Killed for a plant

Two marijuana-related shootings—one of them fatal—are further proof of prohibition’s failure

Think marijuana isn’t dangerous? Tell that to the pot-growing homeowner who shot and killed an intruder who wanted to steal his crop. That deadly attempted home-invasion robbery occurred in broad daylight last Tuesday, Nov. 26, in Palermo. And the very next day, the day before Thanksgiving, another man was shot in the face at a marijuana grow site in Feather Falls (see Downstroke, page 8).

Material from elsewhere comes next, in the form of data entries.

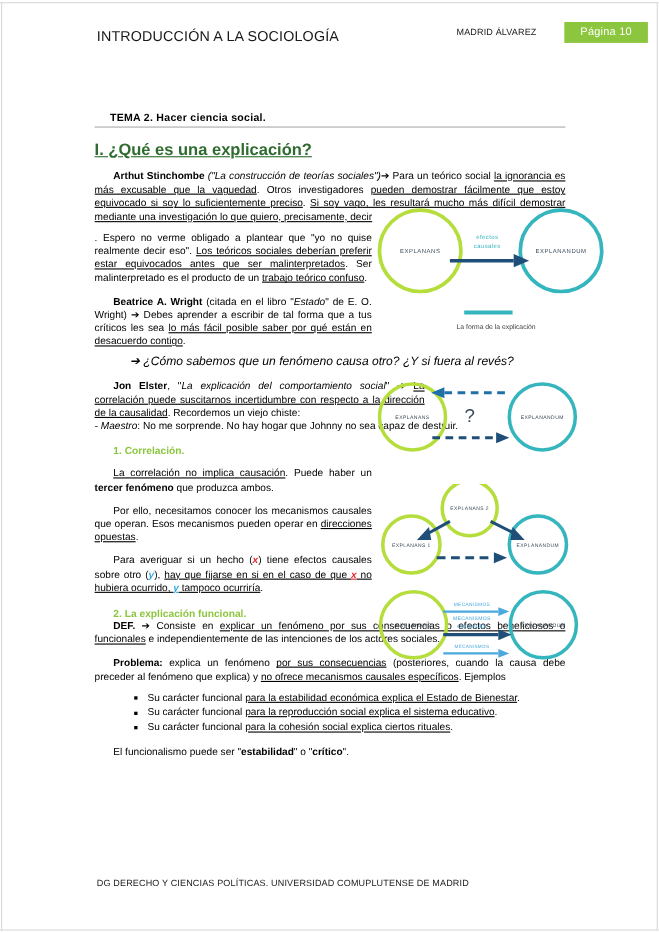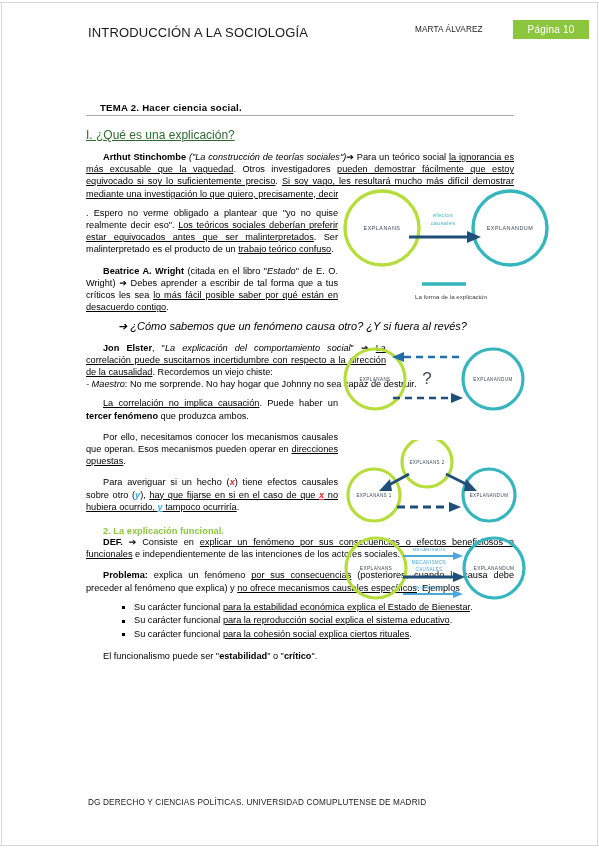--- a/index.html
+++ b/index.html
@@ -186,7 +186,7 @@
 
   <div class="header">
     <div class="hdr-left">INTRODUCCIÓN A LA SOCIOLOGÍA</div>
-    <div class="hdr-mid">MARTA ÁLVAREZ</div>
+    <div class="hdr-mid">MADRID ÁLVAREZ</div>
     <div class="hdr-badge">Página 10</div>
   </div>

Fall is one of the most dangerous times of the year for those who partake in this black-market enterprise. The growing season has only recently come to an end, and many of the foothills pot profiteers are sitting on their cash crops. There’s a lot of work to do between harvest—trimming and packaging, for example—and the time the traffickers decide to transport their yields to buyers in and out of the state.

The two shootings last week are just a couple of the high-profile incidents related to Butte County’s lucrative and sometimes treacherous world of illicit pot-growing.

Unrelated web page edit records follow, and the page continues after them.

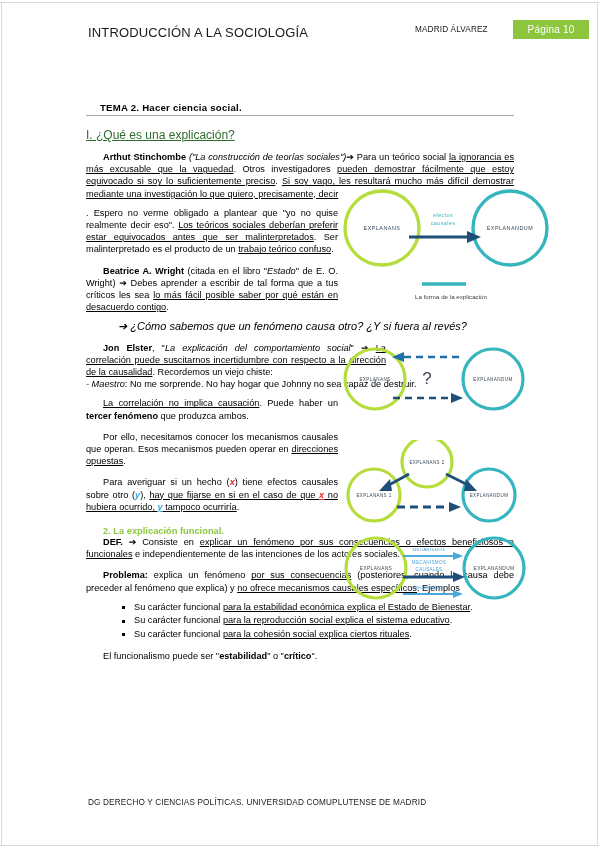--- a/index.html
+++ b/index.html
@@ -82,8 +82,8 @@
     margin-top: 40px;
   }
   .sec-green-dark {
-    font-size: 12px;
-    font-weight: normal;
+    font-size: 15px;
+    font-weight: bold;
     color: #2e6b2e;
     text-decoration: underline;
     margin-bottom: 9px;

Let’s not forget about the two bodies located in a shallow grave the summer before last at a large marijuana garden in the foothills just north of Magalia. Let’s also not forget about 24-year-old Neal King, a Chico resident whose vehicle was last seen in Oroville last March at the home of a man who reportedly agreed to give him 160 pounds of marijuana in exchange for real estate. King’s body has not been found, though authorities and his family are quite certain he’s dead. Killed for a plant?

All of this, of course, is further proof of what the CN&R has been saying for years: that marijuana prohibition serves only to keep intact the profit motive that makes cannabis cultivation such a risky venture. It’s time to legalize it.

How many more people have to be maimed or murdered before that happens?